In 1765 James Hamilton abandoned his family. Destitute, Rachel set up a small shop, and at the age of 11 Alexander went to work, becoming a clerk in the countinghouse of two New York merchants who had recently established themselves at St. Croix. When Rachel died in 1768, Alexander became a ward of his mother's relatives, and in 1772 his ability, industry, and engaging manners won him advancement from bookkeeper to manager. Later, friends sent him to a preparatory school in Elizabethtown, New Jersey, and in the autumn of 1773 he entered King's College (later Columbia) in New York. Intensely ambitious, he became a serious and successful student, but his studies were interrupted by the brewing revolt against Great Britain. He publicly defended the Boston Tea Party, in which Boston colonists destroyed several tea cargoes in defiance of the tea tax. In 1774–75 he wrote three influential pamphlets, which upheld the agreements of the Continental Congress on the nonimportation, nonconsumption, and nonexportation of British products and attacked British policy in Quebec. Those anonymous publications—one of them attributed to John Jay and John Adams, two of the ablest of American propagandists—gave the first solid evidence of Hamilton's precocity.
American Revolution
In March 1776, through the influence of friends in the New York legislature, Hamilton was commissioned a captain in the provincial artillery. He organized his own company and at the Battle of Trenton, when he and his men prevented the British under Lord Cornwallis from crossing the Raritan River and attacking George Washington's main army, showed conspicuous bravery. In February 1777 Washington invited him to become an aide-de-camp with the rank of lieutenant colonel. In his four years on Washington's staff he grew close to the general and was entrusted with his correspondence. He was sent on important military missions and, thanks to his fluent command of French, became liaison officer between Washington and the French generals and admirals.

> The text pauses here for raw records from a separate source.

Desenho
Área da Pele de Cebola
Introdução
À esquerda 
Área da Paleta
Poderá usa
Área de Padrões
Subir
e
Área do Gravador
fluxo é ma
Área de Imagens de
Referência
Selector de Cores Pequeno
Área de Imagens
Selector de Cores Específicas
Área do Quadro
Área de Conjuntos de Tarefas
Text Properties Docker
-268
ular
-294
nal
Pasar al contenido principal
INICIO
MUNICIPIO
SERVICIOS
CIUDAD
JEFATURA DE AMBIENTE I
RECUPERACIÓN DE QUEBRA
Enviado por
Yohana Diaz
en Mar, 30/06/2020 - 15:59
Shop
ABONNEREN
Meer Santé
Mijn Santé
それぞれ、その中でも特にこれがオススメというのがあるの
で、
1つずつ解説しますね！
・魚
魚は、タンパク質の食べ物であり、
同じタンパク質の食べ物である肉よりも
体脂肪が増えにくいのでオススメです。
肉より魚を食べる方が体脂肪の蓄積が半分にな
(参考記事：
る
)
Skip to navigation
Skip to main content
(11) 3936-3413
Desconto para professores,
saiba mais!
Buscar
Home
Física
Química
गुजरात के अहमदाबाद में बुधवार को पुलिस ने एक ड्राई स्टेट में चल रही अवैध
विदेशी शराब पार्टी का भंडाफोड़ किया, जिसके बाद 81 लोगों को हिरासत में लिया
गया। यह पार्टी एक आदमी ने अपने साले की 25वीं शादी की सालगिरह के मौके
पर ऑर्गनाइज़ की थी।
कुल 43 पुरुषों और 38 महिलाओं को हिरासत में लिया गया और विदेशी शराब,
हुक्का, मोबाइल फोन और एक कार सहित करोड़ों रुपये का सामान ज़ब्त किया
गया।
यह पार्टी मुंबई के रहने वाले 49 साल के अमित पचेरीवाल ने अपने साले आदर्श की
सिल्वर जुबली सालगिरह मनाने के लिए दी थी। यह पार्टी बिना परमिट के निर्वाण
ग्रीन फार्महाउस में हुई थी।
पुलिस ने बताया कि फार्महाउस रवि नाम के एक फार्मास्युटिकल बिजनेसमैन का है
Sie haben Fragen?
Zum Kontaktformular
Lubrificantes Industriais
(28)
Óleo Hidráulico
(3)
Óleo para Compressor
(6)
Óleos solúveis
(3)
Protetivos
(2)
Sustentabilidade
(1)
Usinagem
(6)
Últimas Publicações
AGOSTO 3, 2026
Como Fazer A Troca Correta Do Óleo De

Eager to connect himself with wealth and influence, Hamilton married Elizabeth, the daughter of General Philip Schuyler, the head of one of New York's most distinguished families. Meantime, having tired of the routine duties at headquarters and yearning for glory, he pressed Washington for an active command in the field. Washington refused, and in early 1781 Hamilton seized upon a trivial quarrel to break with the general and leave his staff.